BP to Sell Gelsenkirchen Refinery to Klesch Group — European Commission Clears Transaction
Photo: Scholven Refinery | Source: BP Germany (Sep 6, 2024)
Market Insights | ppPLUS Intelligence Series • Refining & Petrochemicals | June 2026
On 19 March 2026, BP announced it had signed a definitive agreement to sell its Gelsenkirchen refinery business — operated through Ruhr Oel GmbH – BP Gelsenkirchen (ROG) — to the independent European refiner Klesch Group. The transaction is part of BP's wider strategic reset aimed at divesting up to $20 billion in assets by 2027 to reduce debt and sharpen its portfolio focus.
What Is Being Sold
The transaction encompasses the full Gelsenkirchen complex: the two processing sites at Horst and Scholven, the Bottrop tank farm, the solvent chemicals subsidiary DHC Solvent Chemie GmbH in Mülheim an der Ruhr, and associated product offtake agreements between buyer and seller. The complex processes approximately 12 million tonnes of crude oil per year (~265,000 bbl/day), producing predominantly automotive and aviation fuels, and is one of the largest integrated refinery and petrochemical complexes in Europe.

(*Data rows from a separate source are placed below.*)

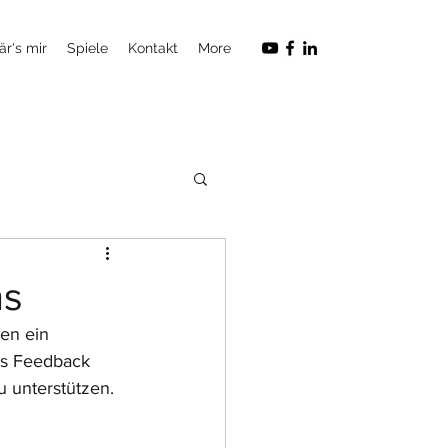
är's mir
Spiele
Kontakt
More
hs
en ein 
es Feedback 
 unterstützen.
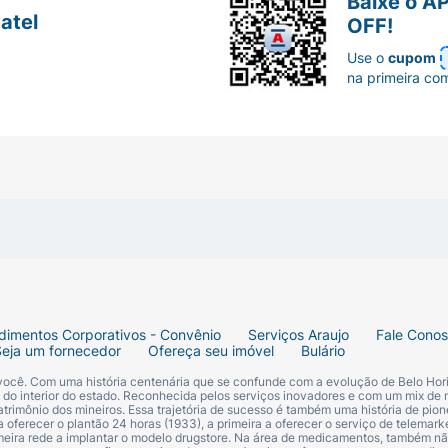
Baixe o A
atel
OFF!
Use o
cupom
na primeira co
dimentos Corporativos - Convênio
Serviços Araujo
Fale Cono
Seja um fornecedor
Ofereça seu imóvel
Bulário
 você. Com uma história centenária que se confunde com a evolução de Belo Hori
s do interior do estado. Reconhecida pelos serviços inovadores e com um mix de 
trimônio dos mineiros. Essa trajetória de sucesso é também uma história de pion
 oferecer o plantão 24 horas (1933), a primeira a oferecer o serviço de telemarke
primeira rede a implantar o modelo drugstore. Na área de medicamentos, também nã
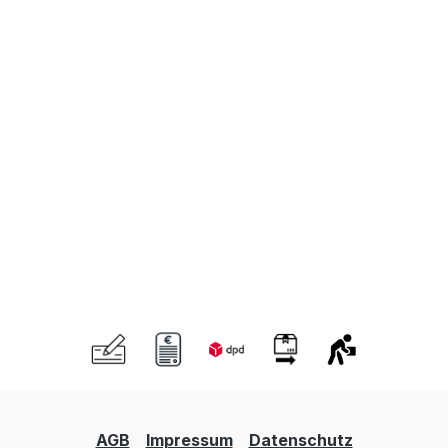
AGB
Impressum
Datenschutz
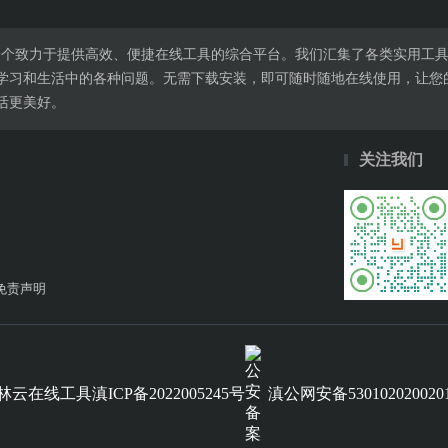
l.cn是一个致力于提供高效、便捷在线工具的综合平台。我们汇集了各类实
学习和生活中的各种问题。无需下载安装，即可随时随地在线使用，让您
活更美好。
关注我们
免责声明
滇公网安备530102020020
林云在线工具
滇ICP备2022005245号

BP Gelsenkirschen map showing the location of the two integrated refining and petrochemical plants in
Horst (middle right) and Scholven (top), as well as a tank farm in Bottrop (bottom left)
Strategic Rationale for BP
The divestiture allows BP to eliminate roughly $1 billion in annual operating base costs previously attributable to the Gelsenkirchen site. Announcing the deal, BP simultaneously raised its structural cost reduction target for 2027 to $6.5–7.5 billion, up from prior guidance. The sale had effectively been flagged a year earlier when BP announced in March 2024 that it would close one-third of the site's crude distillation capacity and reposition the remaining capacity towards lower-emission fuels — a restructuring that ultimately could not restore the site's competitiveness within BP's portfolio. Barclays analyst Lydia Rainforth estimated the assumed liabilities transferred to Klesch at approximately $1.3–1.7 billion.
Klesch's Perspective
For Klesch Group, the acquisition represents a major expansion of its European refining platform. Klesch already operates the Heide Refinery in Hemmingstedt, Germany, and the Kalundborg Refinery in Denmark, and has built a reputation for acquiring and revitalising complex industrial assets. The Gelsenkirchen complex would nearly double its European crude processing capacity.
Employees and Workforce
Approximately 1,800 employees at the Horst and Scholven sites, plus around 80 employees at DHC Solvent Chemie, are expected to transfer to Klesch upon close. The City of Gelsenkirchen publicly acknowledged the transaction as a significant industrial ownership change and called for clear long-term commitments from the new owner for the region.
Regulatory Process and Timeline
The deal was signed subject to customary regulatory approvals. On 25 May 2026, the European Commission granted competition clearance, removing the key remaining regulatory condition and confirming that the transaction does not raise competition concerns in the European refining market. The formal closing of the transaction is now expected in H2 2026. Legal advice to BP was provided by Linklaters and to Klesch by Clifford Chance. The purchase price has not been disclosed by either party.